DATA FOR THIS EXERCISE:
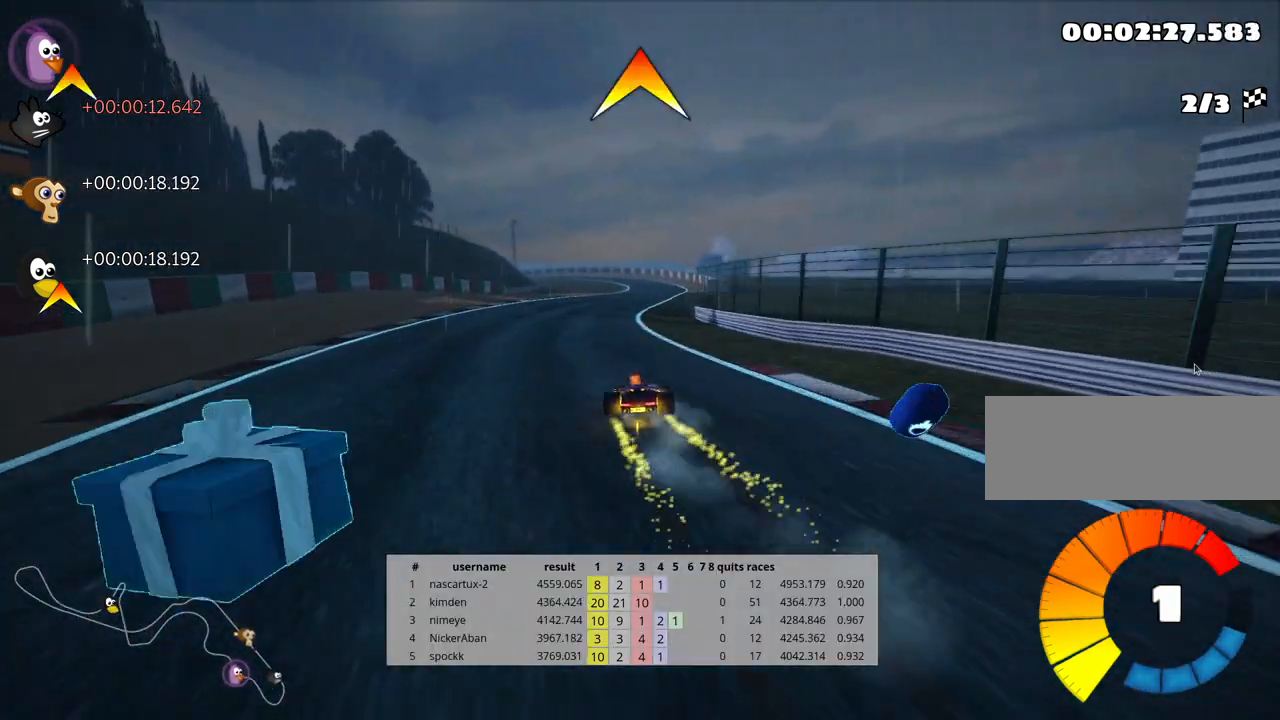
{"keys": ["left", "skid", "up"], "events": [[267, "left", "up"], [450, "left", "down"]]}
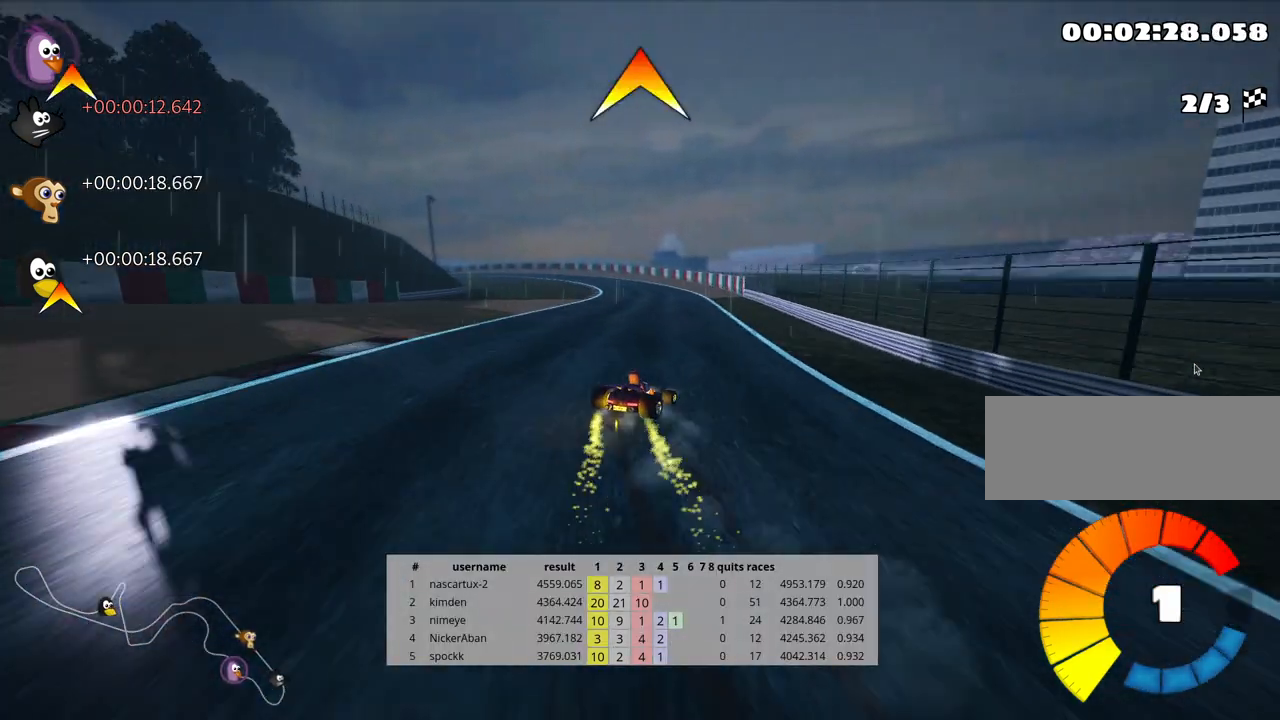
{"keys": ["left", "skid", "up"], "events": []}
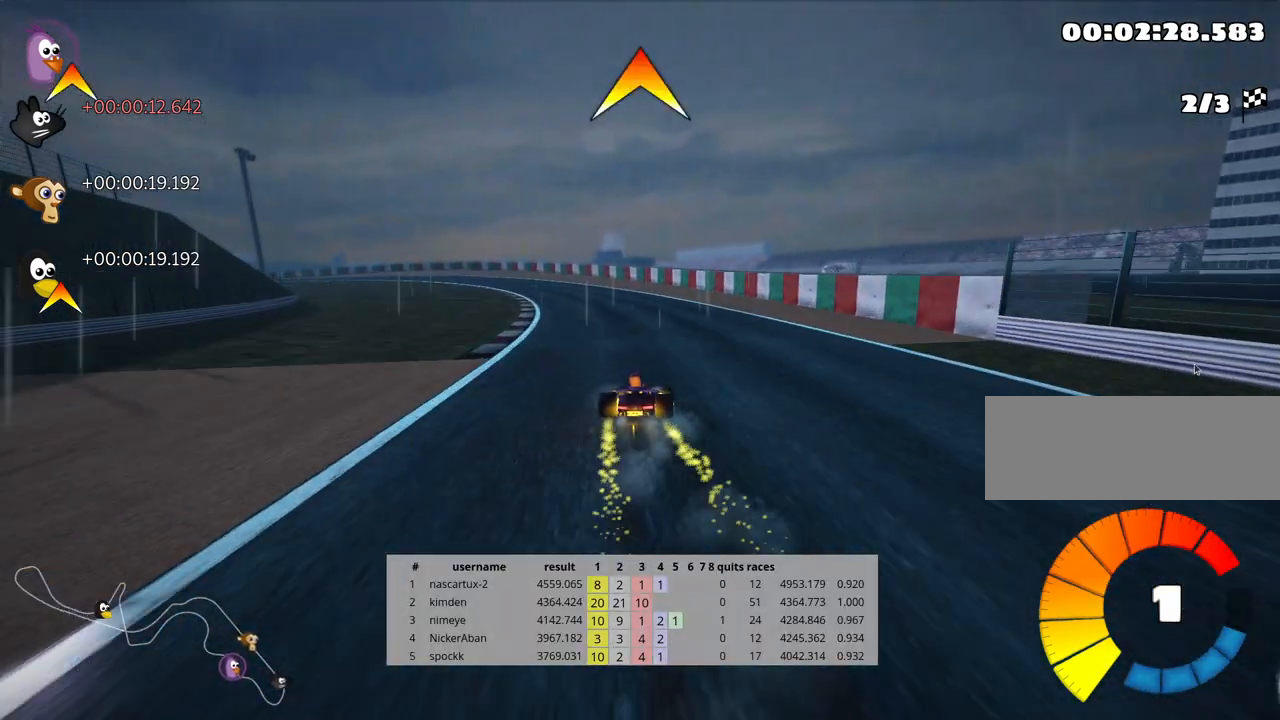
{"keys": ["left", "up"], "events": [[117, "nitro", "down"], [150, "skid", "up"], [300, "nitro", "up"]]}
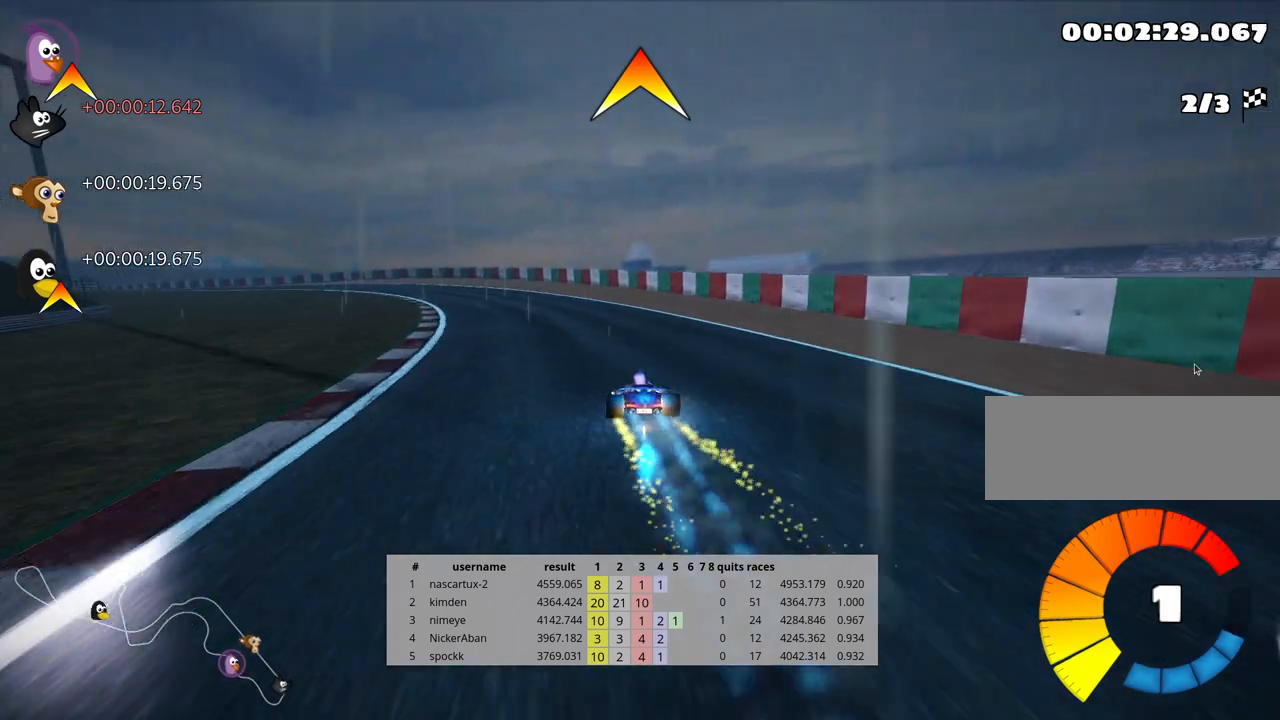
{"keys": ["left", "skid", "up"], "events": [[183, "left", "up"], [467, "left", "down"], [483, "skid", "down"]]}
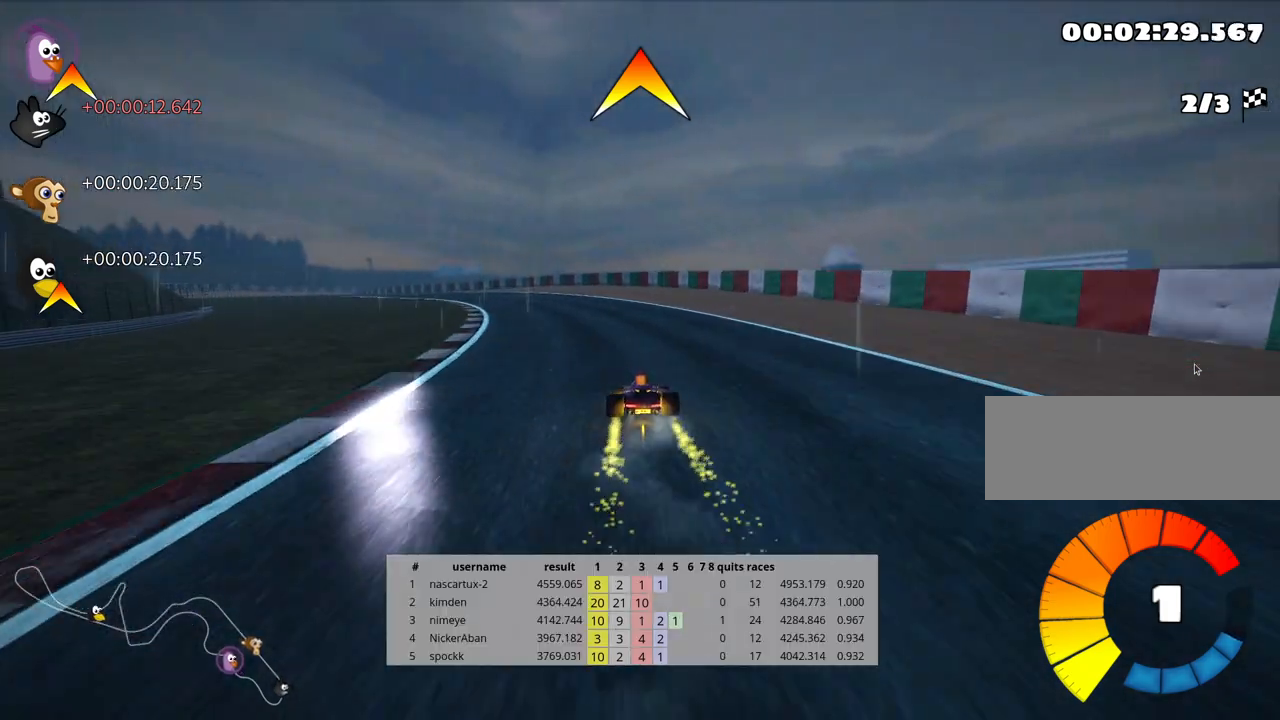
{"keys": ["left", "skid", "up"], "events": [[117, "left", "up"], [317, "left", "down"]]}
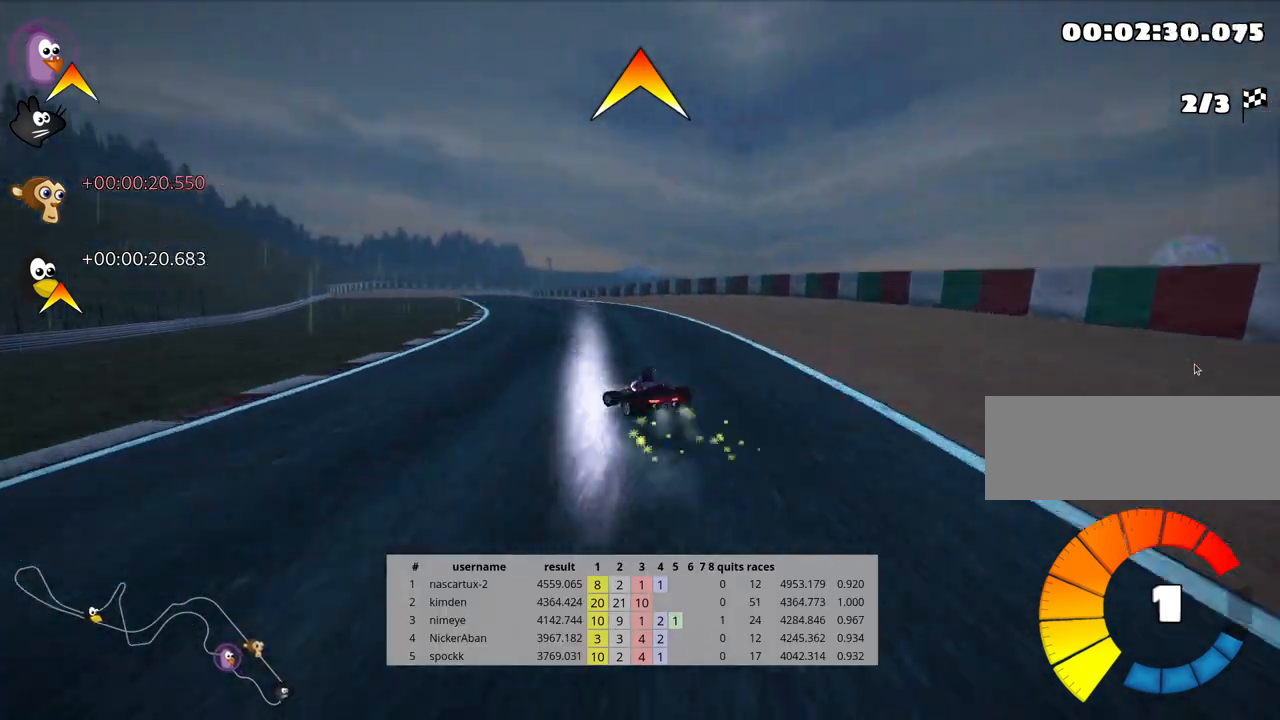
{"keys": ["skid", "up"], "events": [[200, "left", "up"]]}
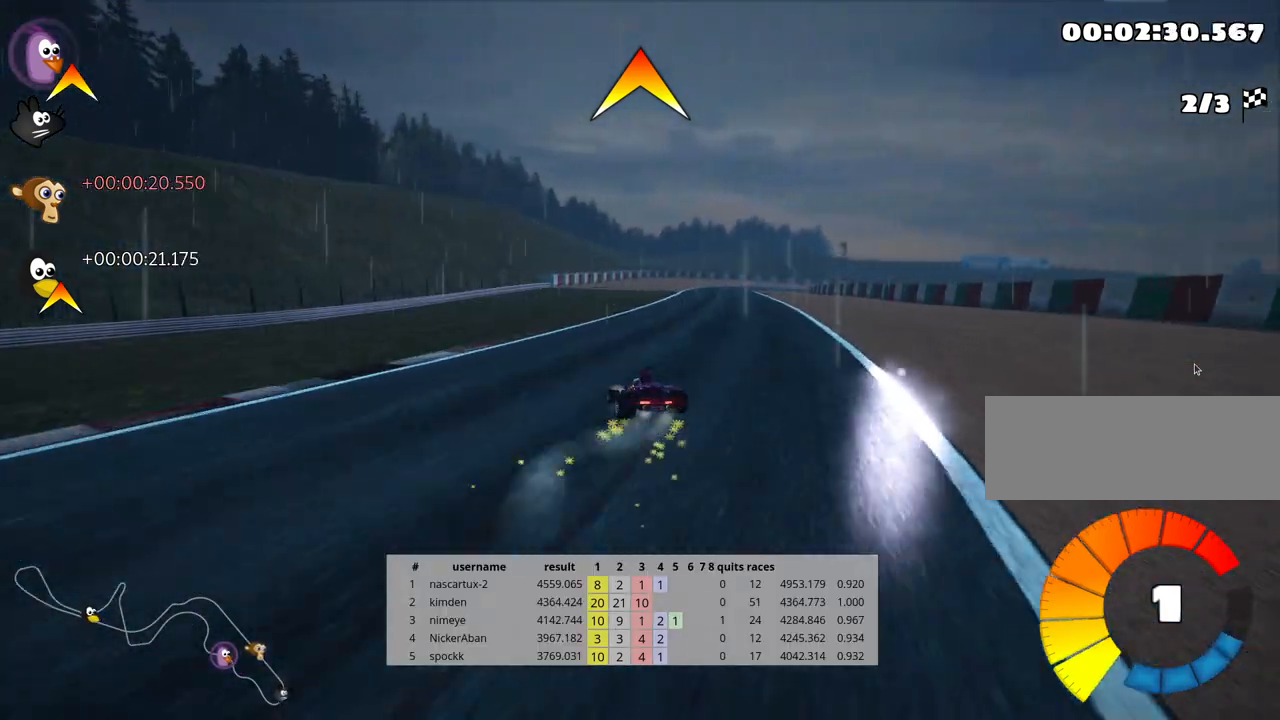
{"keys": ["nitro", "right", "up"], "events": [[17, "right", "down"], [350, "skid", "up"], [400, "nitro", "down"]]}
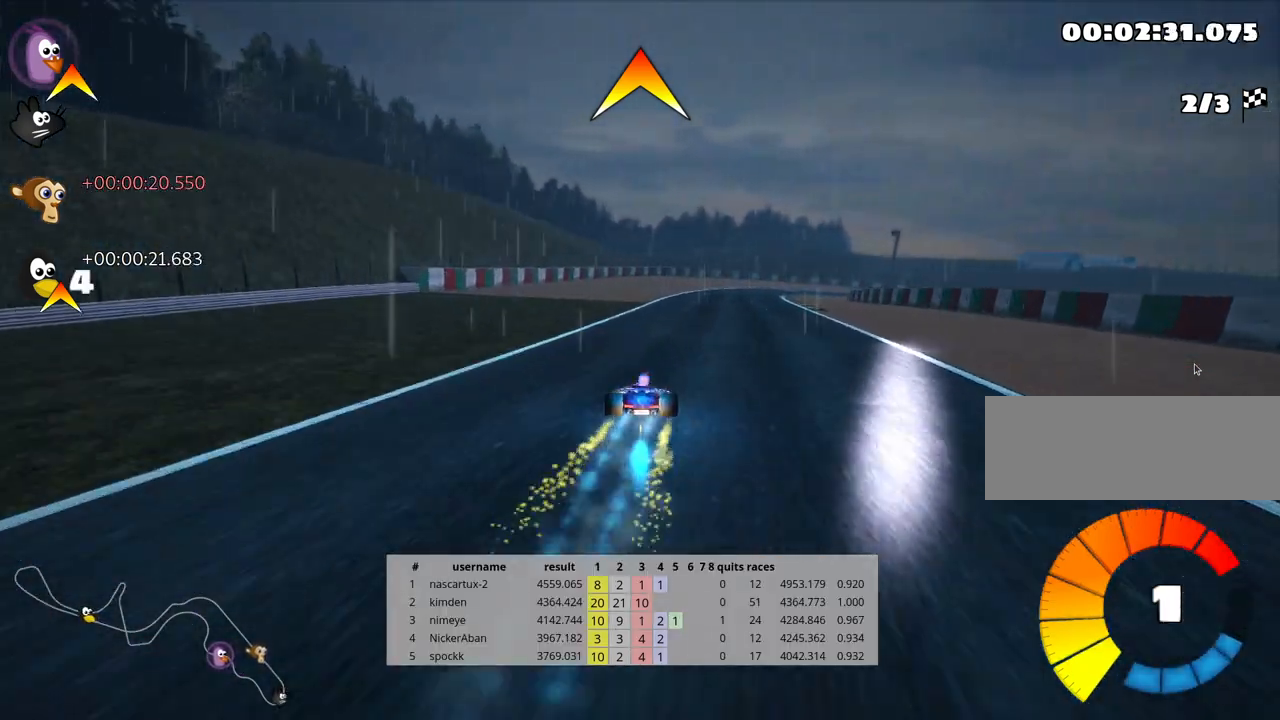
{"keys": ["up"], "events": [[33, "right", "up"], [67, "nitro", "up"], [333, "left", "down"], [467, "left", "up"]]}
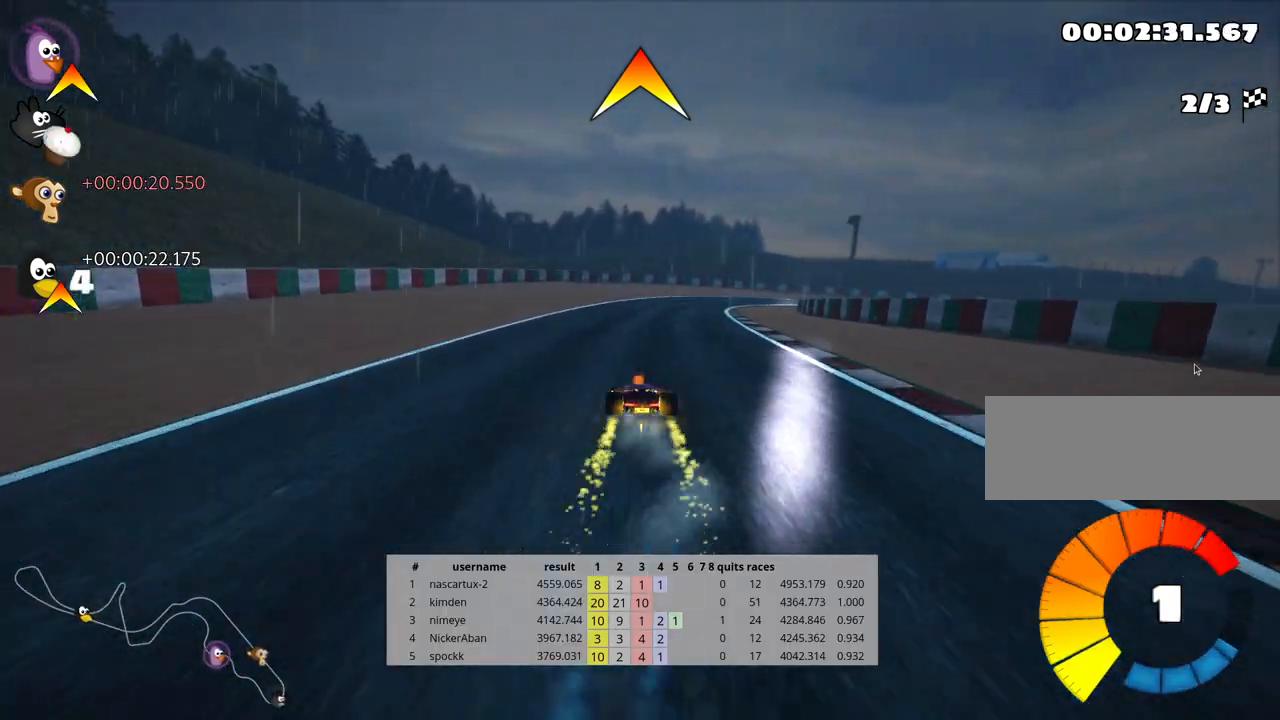
{"keys": ["right", "skid", "up"], "events": [[50, "right", "down"], [50, "skid", "down"]]}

ASSIGNMENT: Output the lines above in full and exactly as given, omitting any pictures.

RESULT FOR THIS TASK:
{"keys": ["left", "skid", "up"], "events": [[267, "left", "up"], [450, "left", "down"]]}
{"keys": ["left", "skid", "up"], "events": []}
{"keys": ["left", "up"], "events": [[117, "nitro", "down"], [150, "skid", "up"], [300, "nitro", "up"]]}
{"keys": ["left", "skid", "up"], "events": [[183, "left", "up"], [467, "left", "down"], [483, "skid", "down"]]}
{"keys": ["left", "skid", "up"], "events": [[117, "left", "up"], [317, "left", "down"]]}
{"keys": ["skid", "up"], "events": [[200, "left", "up"]]}
{"keys": ["nitro", "right", "up"], "events": [[17, "right", "down"], [350, "skid", "up"], [400, "nitro", "down"]]}
{"keys": ["up"], "events": [[33, "right", "up"], [67, "nitro", "up"], [333, "left", "down"], [467, "left", "up"]]}
{"keys": ["right", "skid", "up"], "events": [[50, "right", "down"], [50, "skid", "down"]]}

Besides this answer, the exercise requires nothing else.